Christopher Marlowe and the Girl with Glasses
The conversation must have taken an intellectual turn, because Ken was asking one of his rhetorical questions about what Christopher Marlowe had said when he walked into that pub where he was killed. “A pint of mild, please,” Dave suggested, and we all started laughing. It was at this point that the two girls entered the bar.
I don’t know their names, but the previous week we’d all decided we’d like to sleep with the one who wore glasses. Someone said he could imagine her taking them off and saying, “Will you put these on the bedside table for me, darling?” and for a moment we were all quiet and thoughtful.
The beer soon got the better of us and we forgot about the girls, or at least found it amusing the way some of the men were buying them drinks. One of them particularly caught our attention. He was a small, rat-faced type in a grey suit, and looked like he’d turn you in if he thought it would get him promotion or an increase in pay.
It was funny, really, because he bought the girls several expensive drinks, and around ten o’clock they went to the Ladies and didn’t come back. Later, we saw them standing at the bar with some other men. Rat-face was glaring at them. We thought there might be a fight, so decided to leave. I can’t stand fighting in pubs. The girls are frightened, and the beer gets spilled. As W.C. Fields once said, “It gives drinking a bad name.”
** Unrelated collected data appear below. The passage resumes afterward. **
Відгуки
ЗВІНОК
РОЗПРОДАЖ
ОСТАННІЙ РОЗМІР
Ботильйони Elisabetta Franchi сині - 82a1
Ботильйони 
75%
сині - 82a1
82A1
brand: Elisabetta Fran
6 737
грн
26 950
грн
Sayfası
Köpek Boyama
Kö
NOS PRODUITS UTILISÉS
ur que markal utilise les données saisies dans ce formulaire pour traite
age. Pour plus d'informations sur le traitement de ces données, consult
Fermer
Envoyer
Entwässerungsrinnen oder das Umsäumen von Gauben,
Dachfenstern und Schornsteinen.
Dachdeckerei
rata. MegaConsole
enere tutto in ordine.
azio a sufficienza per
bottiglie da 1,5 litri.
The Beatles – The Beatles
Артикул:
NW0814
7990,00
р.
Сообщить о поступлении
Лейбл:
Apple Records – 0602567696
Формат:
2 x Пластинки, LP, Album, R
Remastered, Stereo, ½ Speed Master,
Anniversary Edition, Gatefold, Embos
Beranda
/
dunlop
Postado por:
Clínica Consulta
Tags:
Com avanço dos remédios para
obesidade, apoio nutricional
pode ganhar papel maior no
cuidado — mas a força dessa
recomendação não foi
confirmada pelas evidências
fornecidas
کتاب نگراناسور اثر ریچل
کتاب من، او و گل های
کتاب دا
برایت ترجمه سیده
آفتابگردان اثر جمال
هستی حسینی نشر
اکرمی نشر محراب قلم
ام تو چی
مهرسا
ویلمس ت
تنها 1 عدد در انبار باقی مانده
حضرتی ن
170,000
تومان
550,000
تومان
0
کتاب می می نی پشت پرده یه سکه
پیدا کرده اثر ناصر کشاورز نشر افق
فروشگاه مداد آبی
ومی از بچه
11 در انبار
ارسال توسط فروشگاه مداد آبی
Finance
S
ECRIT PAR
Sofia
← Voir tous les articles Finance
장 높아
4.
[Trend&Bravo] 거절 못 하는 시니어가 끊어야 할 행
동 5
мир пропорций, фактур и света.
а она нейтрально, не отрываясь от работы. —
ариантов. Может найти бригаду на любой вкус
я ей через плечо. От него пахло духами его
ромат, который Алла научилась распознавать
To get back to the week I’m talking about, though. Ken was still talking about Marlowe and I was watching the girls. They had the usual crowd around them, buying their drinks. Rat-face was there, too, but they didn’t want to know him. The girl with glasses was talking to a beefy character who looked as if he might be a salesman or maybe manager of a furniture shop. Her friend, a blonde, seemed to be trying to make up her mind about which of the men to pay most attention to.
At ten-thirty the girl with glasses slipped on her black leather coat and said goodbye to her friend. Rat-face sat watching her with bleary eyes, but the man she was with was obviously too big for him to tackle.
We finished our drinks and left the pub, so I can’t say who the blonde finally went with. Ken was still trying to explain about Christopher Marlowe, but we were all too drunk to take him seriously. We kept asking him what Marlow would have said had he seen the girl in the pub, but he didn’t think it worth considering, because girls didn’t wear glasses in those days.